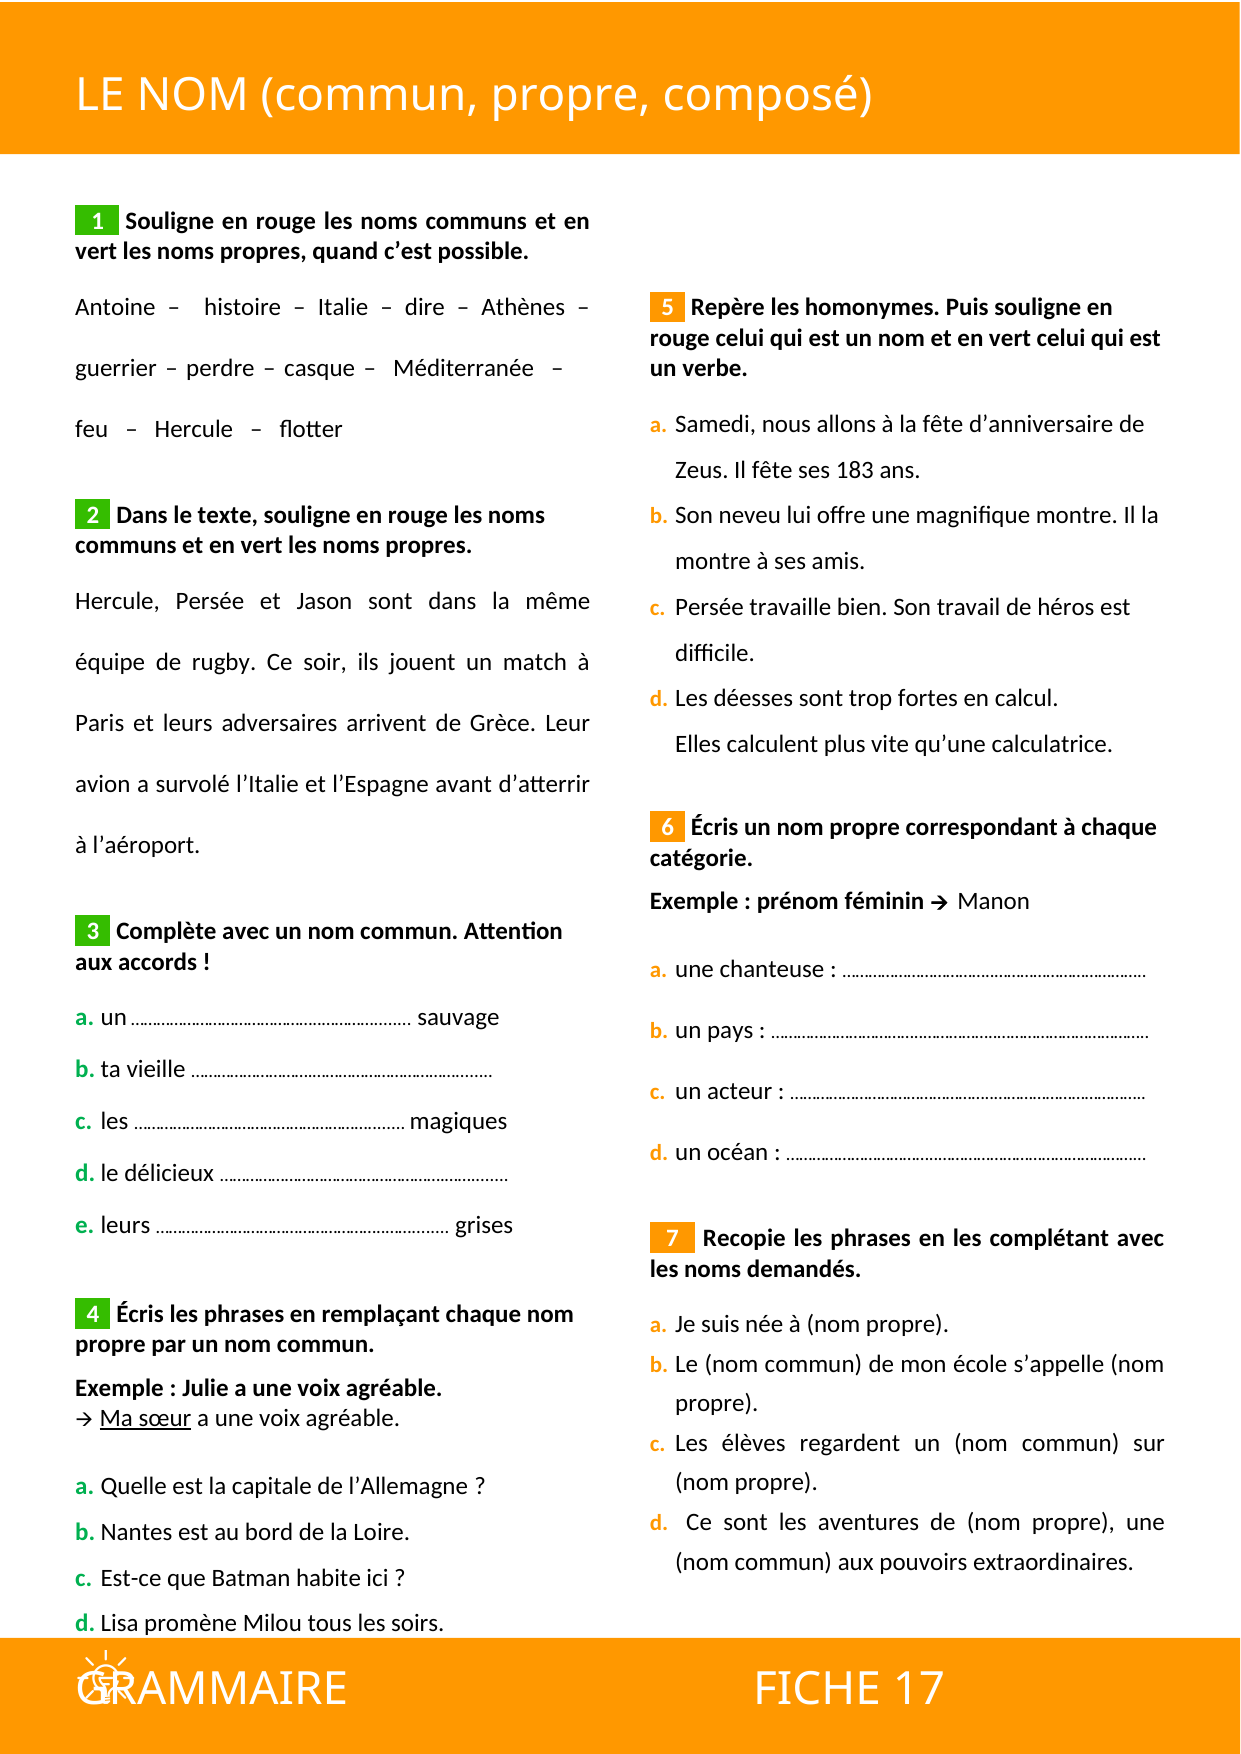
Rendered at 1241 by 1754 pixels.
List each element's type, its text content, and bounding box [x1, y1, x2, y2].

list Est-ce que Batman habite ici ? [75, 1562, 591, 1592]
text 1 Souligne en rouge les noms communs et en vert les noms propres, quand c’est possible. [75, 205, 591, 266]
list Quelle est la capitale de l’Allemagne ? [75, 1470, 591, 1501]
list les ………………………………………………........ magiques [75, 1105, 591, 1136]
text 5 Repère les homonymes. Puis souligne en rouge celui qui est un nom et en vert celui qui est un verbe. [649, 292, 1165, 383]
text 2 Dans le texte, souligne en rouge les noms communs et en vert les noms propres. [75, 499, 591, 560]
list leurs ……………………………………………..……........ grises [75, 1209, 591, 1239]
list ta vieille ……………………….……………………………........ [75, 1053, 591, 1084]
list un océan : ……………………………..………………………………………... [649, 1136, 1165, 1167]
text 7 Recopie les phrases en les complétant avec les noms demandés. [649, 1222, 1165, 1283]
list Lisa promène Milou tous les soirs. [75, 1607, 591, 1638]
text 4 Écris les phrases en remplaçant chaque nom propre par un nom commun. [75, 1298, 591, 1359]
list un ……………………………………..…………........ sauvage [75, 1001, 591, 1032]
list le délicieux …………………………………………….……........ [75, 1157, 591, 1187]
list Je suis née à (nom propre). [649, 1308, 1165, 1339]
list une chanteuse : ……………………………..…………………………….. [649, 953, 1165, 983]
list Nantes est au bord de la Loire. [75, 1516, 591, 1546]
text Exemple : Julie a une voix agréable. Ma sœur a une voix agréable. [75, 1372, 591, 1433]
text Antoine – histoire – Italie – dire – Athènes – guerrier – perdre – casque – Méditerranée – feu – Hercule – flotter [75, 291, 591, 443]
list Son neveu lui offre une magnifique montre. Il la montre à ses amis. [649, 499, 1165, 576]
text Exemple : prénom féminin Manon [649, 885, 1165, 916]
list Persée travaille bien. Son travail de héros est difficile. [649, 591, 1165, 667]
text 6 Écris un nom propre correspondant à chaque catégorie. [649, 811, 1165, 872]
list un pays : ……………………………..……………..…………………………….. [649, 1014, 1165, 1044]
text 3 Complète avec un nom commun. Attention aux accords ! [75, 915, 591, 976]
list Le (nom commun) de mon école s’appelle (nom propre). [649, 1348, 1165, 1418]
list un acteur : ………………………………………..…………………………….. [649, 1075, 1165, 1106]
picture [75, 1650, 139, 1706]
text Hercule, Persée et Jason sont dans la même équipe de rugby. Ce soir, ils jouent un match à Paris et leurs adversaires arrivent de Grèce. Leur avion a survolé l’Italie et l’Espagne avant d’atterrir à l’aéroport. [75, 585, 591, 860]
list Les élèves regardent un (nom commun) sur (nom propre). [649, 1427, 1165, 1497]
list Les déesses sont trop fortes en calcul. Elles calculent plus vite qu’une calculatrice. [649, 682, 1165, 759]
list Samedi, nous allons à la fête d’anniversaire de Zeus. Il fête ses 183 ans. [649, 408, 1165, 484]
list Ce sont les aventures de (nom propre), une (nom commun) aux pouvoirs extraordinaires. [649, 1506, 1165, 1576]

━━━━━━━━━━━━━━━━━━━━

== Work instructions ==
Answer with the number alone after working out how many lines in the records contain the string "phrases".

== Response area ==
2